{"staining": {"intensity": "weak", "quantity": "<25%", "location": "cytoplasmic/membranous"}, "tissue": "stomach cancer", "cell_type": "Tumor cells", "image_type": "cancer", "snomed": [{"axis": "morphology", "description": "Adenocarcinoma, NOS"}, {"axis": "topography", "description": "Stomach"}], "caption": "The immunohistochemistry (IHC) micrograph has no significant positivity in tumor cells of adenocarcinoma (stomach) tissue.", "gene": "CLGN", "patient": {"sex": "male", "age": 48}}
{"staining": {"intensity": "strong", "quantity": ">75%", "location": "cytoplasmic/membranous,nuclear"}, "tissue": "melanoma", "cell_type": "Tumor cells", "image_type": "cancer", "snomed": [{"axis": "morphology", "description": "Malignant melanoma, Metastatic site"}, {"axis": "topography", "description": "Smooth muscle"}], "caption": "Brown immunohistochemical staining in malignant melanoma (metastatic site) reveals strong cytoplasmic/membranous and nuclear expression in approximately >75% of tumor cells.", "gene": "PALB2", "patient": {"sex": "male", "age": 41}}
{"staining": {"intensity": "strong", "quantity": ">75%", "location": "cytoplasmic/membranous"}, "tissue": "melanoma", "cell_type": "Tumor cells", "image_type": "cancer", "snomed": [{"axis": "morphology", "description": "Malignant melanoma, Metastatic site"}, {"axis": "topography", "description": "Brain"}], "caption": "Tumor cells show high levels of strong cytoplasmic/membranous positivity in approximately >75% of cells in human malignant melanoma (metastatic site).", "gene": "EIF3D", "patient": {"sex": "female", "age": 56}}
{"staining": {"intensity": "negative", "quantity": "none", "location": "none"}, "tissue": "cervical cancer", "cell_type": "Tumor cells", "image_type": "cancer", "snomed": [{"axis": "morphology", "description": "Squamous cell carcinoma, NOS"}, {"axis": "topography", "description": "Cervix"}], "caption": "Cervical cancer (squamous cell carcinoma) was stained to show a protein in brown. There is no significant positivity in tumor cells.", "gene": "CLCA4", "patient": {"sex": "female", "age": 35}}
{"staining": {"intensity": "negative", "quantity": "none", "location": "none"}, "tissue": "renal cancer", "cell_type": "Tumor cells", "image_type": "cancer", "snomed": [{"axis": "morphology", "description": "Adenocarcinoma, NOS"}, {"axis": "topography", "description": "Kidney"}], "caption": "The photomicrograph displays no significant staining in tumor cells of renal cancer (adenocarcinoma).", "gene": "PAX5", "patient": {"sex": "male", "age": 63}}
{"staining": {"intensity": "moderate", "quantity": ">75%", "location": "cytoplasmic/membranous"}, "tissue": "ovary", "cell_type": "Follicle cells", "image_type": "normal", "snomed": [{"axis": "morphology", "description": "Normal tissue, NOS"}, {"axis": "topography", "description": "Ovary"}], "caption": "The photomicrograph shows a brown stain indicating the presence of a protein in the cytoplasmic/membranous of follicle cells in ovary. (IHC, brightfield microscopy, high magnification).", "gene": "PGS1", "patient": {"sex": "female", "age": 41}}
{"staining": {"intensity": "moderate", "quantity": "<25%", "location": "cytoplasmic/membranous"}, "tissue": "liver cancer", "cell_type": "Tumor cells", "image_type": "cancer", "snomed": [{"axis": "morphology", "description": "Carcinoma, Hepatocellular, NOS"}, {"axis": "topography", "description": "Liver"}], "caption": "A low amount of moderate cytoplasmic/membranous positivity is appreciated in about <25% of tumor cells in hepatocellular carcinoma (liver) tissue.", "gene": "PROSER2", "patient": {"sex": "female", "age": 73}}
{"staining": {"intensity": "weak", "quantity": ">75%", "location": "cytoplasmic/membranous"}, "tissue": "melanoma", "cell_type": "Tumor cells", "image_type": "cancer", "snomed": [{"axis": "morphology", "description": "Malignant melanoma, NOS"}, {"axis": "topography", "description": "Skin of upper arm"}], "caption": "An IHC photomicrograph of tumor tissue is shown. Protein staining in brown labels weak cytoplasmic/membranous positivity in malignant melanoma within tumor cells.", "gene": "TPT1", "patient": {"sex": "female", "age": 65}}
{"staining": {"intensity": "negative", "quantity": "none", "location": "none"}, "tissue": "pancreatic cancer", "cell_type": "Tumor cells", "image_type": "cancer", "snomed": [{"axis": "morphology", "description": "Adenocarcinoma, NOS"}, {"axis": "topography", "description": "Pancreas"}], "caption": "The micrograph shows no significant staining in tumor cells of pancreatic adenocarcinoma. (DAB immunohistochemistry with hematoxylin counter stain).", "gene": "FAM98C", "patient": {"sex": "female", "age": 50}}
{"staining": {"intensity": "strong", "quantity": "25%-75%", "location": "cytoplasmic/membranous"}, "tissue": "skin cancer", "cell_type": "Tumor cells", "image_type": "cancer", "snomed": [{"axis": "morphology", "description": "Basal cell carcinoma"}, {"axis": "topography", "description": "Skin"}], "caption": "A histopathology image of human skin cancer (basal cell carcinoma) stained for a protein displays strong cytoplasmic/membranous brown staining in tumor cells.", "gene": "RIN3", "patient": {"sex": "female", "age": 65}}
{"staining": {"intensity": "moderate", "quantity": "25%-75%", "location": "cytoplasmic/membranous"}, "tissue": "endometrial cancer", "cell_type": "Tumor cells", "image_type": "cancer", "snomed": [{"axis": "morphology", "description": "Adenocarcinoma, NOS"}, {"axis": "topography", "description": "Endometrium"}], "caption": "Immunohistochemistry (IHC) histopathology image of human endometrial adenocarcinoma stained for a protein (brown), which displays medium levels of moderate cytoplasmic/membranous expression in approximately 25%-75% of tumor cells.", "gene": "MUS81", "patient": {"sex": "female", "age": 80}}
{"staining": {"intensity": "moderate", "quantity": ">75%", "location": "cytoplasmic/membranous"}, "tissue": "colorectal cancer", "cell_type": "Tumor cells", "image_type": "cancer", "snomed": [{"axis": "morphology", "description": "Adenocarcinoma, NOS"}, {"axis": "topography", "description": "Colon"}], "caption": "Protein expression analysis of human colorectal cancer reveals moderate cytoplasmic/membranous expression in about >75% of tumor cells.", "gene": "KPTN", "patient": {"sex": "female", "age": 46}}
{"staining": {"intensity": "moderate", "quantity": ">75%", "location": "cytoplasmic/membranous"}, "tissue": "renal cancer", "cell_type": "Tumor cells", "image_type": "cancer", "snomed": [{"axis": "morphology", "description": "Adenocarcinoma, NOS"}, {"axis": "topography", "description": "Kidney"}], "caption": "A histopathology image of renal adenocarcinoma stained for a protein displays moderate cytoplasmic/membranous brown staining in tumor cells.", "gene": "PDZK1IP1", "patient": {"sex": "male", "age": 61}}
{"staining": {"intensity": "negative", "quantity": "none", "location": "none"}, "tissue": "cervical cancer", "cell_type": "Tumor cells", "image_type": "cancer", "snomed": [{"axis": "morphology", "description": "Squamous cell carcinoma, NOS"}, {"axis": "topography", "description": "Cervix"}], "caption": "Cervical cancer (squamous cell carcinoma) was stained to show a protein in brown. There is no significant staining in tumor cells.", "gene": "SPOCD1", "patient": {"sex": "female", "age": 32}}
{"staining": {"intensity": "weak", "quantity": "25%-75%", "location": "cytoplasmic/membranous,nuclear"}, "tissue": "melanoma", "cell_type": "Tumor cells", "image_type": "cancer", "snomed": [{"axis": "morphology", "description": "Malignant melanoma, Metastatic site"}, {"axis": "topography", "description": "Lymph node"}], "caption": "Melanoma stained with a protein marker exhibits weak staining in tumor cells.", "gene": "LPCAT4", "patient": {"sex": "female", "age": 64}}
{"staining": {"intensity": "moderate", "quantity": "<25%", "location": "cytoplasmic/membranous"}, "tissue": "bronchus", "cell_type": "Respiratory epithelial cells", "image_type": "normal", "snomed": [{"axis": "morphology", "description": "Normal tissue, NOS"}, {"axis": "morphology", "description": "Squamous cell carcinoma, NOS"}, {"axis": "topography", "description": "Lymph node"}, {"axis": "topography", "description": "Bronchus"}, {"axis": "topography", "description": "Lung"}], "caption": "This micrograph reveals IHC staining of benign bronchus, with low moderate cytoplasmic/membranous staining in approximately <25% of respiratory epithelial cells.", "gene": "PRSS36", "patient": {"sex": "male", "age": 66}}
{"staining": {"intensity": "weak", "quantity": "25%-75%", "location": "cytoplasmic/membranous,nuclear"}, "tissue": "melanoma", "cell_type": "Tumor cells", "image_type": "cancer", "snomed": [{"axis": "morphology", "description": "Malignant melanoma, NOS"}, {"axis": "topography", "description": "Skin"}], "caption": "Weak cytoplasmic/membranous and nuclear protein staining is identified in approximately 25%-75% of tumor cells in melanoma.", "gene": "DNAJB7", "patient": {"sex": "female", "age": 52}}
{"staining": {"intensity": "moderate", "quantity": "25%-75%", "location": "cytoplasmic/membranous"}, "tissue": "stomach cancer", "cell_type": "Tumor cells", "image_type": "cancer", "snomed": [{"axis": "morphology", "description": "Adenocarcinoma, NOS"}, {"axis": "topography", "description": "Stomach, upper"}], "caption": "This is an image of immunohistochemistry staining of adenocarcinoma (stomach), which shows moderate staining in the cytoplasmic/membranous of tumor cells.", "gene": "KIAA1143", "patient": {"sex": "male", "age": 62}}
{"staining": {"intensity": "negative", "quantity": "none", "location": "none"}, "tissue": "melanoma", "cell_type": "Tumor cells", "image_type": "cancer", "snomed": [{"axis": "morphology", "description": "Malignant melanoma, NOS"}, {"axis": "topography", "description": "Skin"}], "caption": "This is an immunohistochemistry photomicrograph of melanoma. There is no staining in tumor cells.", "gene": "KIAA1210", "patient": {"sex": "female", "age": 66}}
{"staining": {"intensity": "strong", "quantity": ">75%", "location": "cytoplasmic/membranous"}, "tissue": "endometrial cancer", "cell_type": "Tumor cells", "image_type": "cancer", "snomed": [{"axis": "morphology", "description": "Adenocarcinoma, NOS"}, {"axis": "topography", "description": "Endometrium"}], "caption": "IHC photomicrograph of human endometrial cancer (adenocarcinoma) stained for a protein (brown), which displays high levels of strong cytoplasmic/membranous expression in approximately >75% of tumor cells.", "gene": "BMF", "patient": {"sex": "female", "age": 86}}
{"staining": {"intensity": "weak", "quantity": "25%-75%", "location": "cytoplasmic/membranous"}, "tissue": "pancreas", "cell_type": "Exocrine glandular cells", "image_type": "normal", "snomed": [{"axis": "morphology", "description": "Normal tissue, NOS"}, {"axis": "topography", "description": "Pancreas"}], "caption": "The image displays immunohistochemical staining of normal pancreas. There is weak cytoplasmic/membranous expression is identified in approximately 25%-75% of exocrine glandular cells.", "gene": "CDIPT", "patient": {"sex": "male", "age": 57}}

──────────────────────────────

From the data above, return every line from the line that has "is no significant staining" up to and including the line that has "stained with a", exactly.

{"staining": {"intensity": "negative", "quantity": "none", "location": "none"}, "tissue": "cervical cancer", "cell_type": "Tumor cells", "image_type": "cancer", "snomed": [{"axis": "morphology", "description": "Squamous cell carcinoma, NOS"}, {"axis": "topography", "description": "Cervix"}], "caption": "Cervical cancer (squamous cell carcinoma) was stained to show a protein in brown. There is no significant staining in tumor cells.", "gene": "SPOCD1", "patient": {"sex": "female", "age": 32}}
{"staining": {"intensity": "weak", "quantity": "25%-75%", "location": "cytoplasmic/membranous,nuclear"}, "tissue": "melanoma", "cell_type": "Tumor cells", "image_type": "cancer", "snomed": [{"axis": "morphology", "description": "Malignant melanoma, Metastatic site"}, {"axis": "topography", "description": "Lymph node"}], "caption": "Melanoma stained with a protein marker exhibits weak staining in tumor cells.", "gene": "LPCAT4", "patient": {"sex": "female", "age": 64}}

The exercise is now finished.